Submitted by Ananth_A_007 t3_zgpmtn in MachineLearning
I am aware that one 1x1 convolution is needed for separable convolution but when else is it useful. I see it used in mobilenetv2 before the depthwise separable convolution later in the bottleneck but not sure why. I also see it used with stride 2 when max pooling could be used instead. Could someone please explain the logic behind this. Thanks.
IntelArtiGen t1_izipwih wrote
1x1 convolutions are practical when you need to change the shape of a tensor. If you have a tensor of shape (B, H, W, 128) you can use an 1x1 to have a tensor of shape (B, H, W, 64) without loosing too much information.
You can use an 1x1 with stride 2 in place of a max pooling depending on your constraints. It could perform better, it could be more computationally intensive or take an extra memory you don't have.

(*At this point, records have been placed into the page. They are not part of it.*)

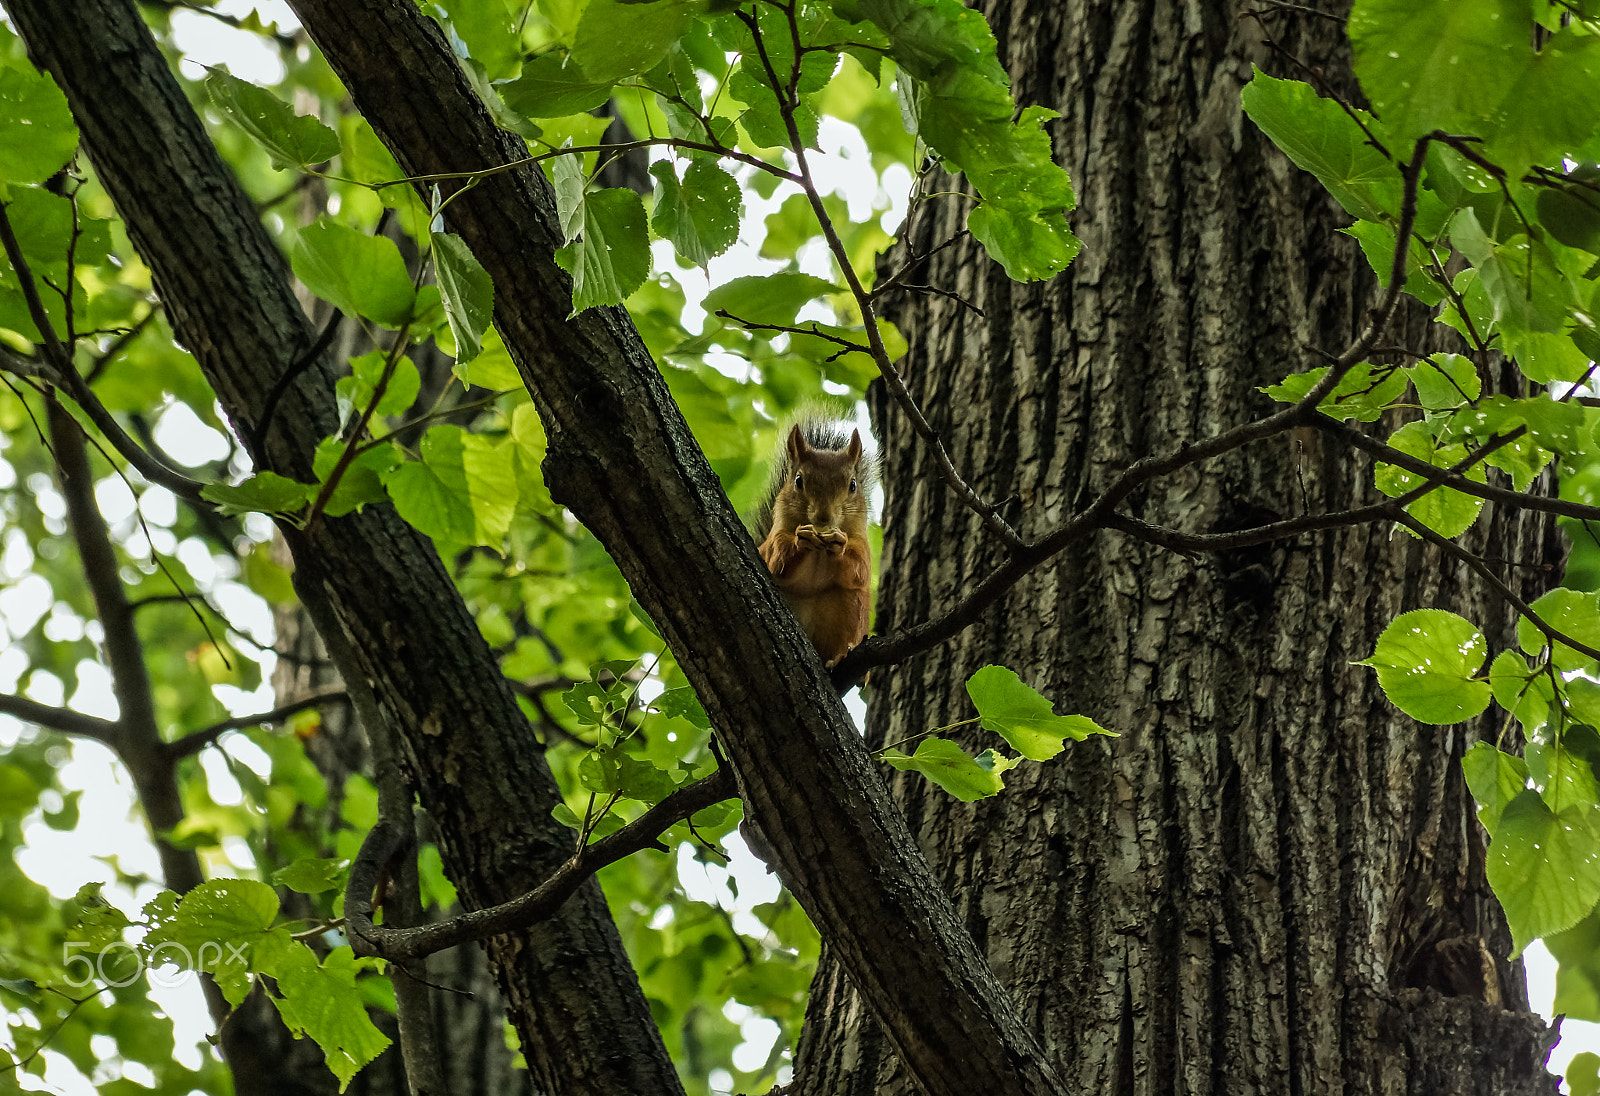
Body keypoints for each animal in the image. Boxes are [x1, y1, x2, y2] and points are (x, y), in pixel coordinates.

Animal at [752, 422, 876, 665]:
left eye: (853, 485)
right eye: (798, 481)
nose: (823, 517)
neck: (819, 552)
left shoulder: (862, 546)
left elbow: (860, 570)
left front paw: (839, 545)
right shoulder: (775, 539)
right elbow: (777, 561)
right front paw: (802, 540)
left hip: (852, 608)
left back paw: (839, 657)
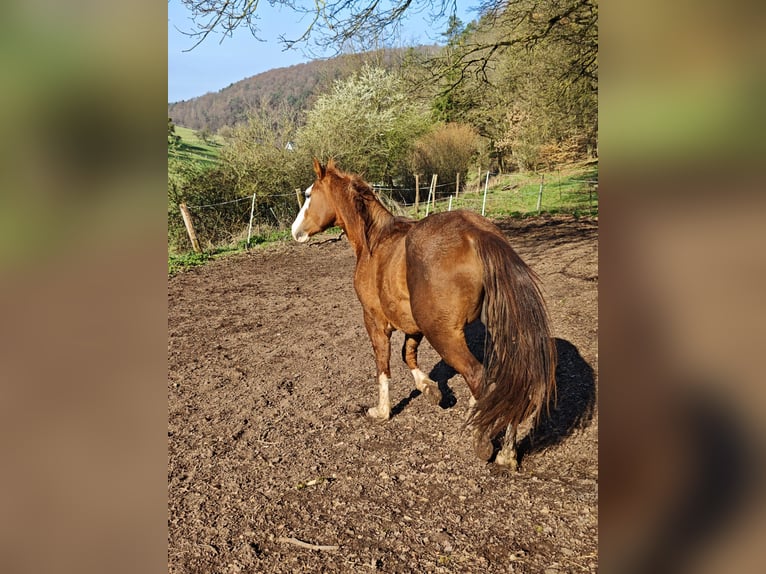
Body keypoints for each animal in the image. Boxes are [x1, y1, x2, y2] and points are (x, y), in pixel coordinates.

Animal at [291, 158, 556, 468]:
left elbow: (383, 364)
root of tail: (477, 233)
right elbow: (407, 354)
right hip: (497, 333)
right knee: (511, 381)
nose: (295, 231)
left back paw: (482, 440)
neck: (375, 241)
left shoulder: (374, 321)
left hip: (444, 335)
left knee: (479, 377)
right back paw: (507, 454)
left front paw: (382, 411)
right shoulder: (413, 324)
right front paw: (430, 389)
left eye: (308, 194)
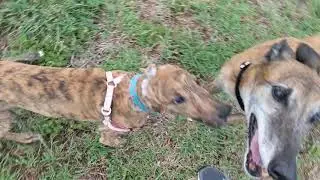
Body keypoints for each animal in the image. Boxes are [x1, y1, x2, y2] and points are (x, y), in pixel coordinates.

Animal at [0, 59, 231, 147]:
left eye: (196, 81)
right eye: (178, 99)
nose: (227, 110)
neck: (134, 91)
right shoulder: (109, 129)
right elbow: (109, 139)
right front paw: (118, 144)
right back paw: (27, 137)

For mobilenetv2 I think you're talking about inverted residual / linear bottleneck? I think the point of this layer is to expand and then compress the information, plus it's a residual layer. Because the 1x1 allows you to efficiently expand and compress a tensor, you can use it to do these steps in this layer, and to re-shape the tensor so that it can be added as a residue. It seems that "expand / process (dwise) / compress / residue" requires less parameters for the same result than just doing "process / process / process" as we usually do, or even "process / residue ..." in resnet. However it's not easier for the algorithm to learn so the training might be longer and still be more parameter efficient.
If you're working on new neural network architectures, you have to be able to manipulate tensors of different shapes, 1x1 essentially helps to change shapes of tensors while keeping information.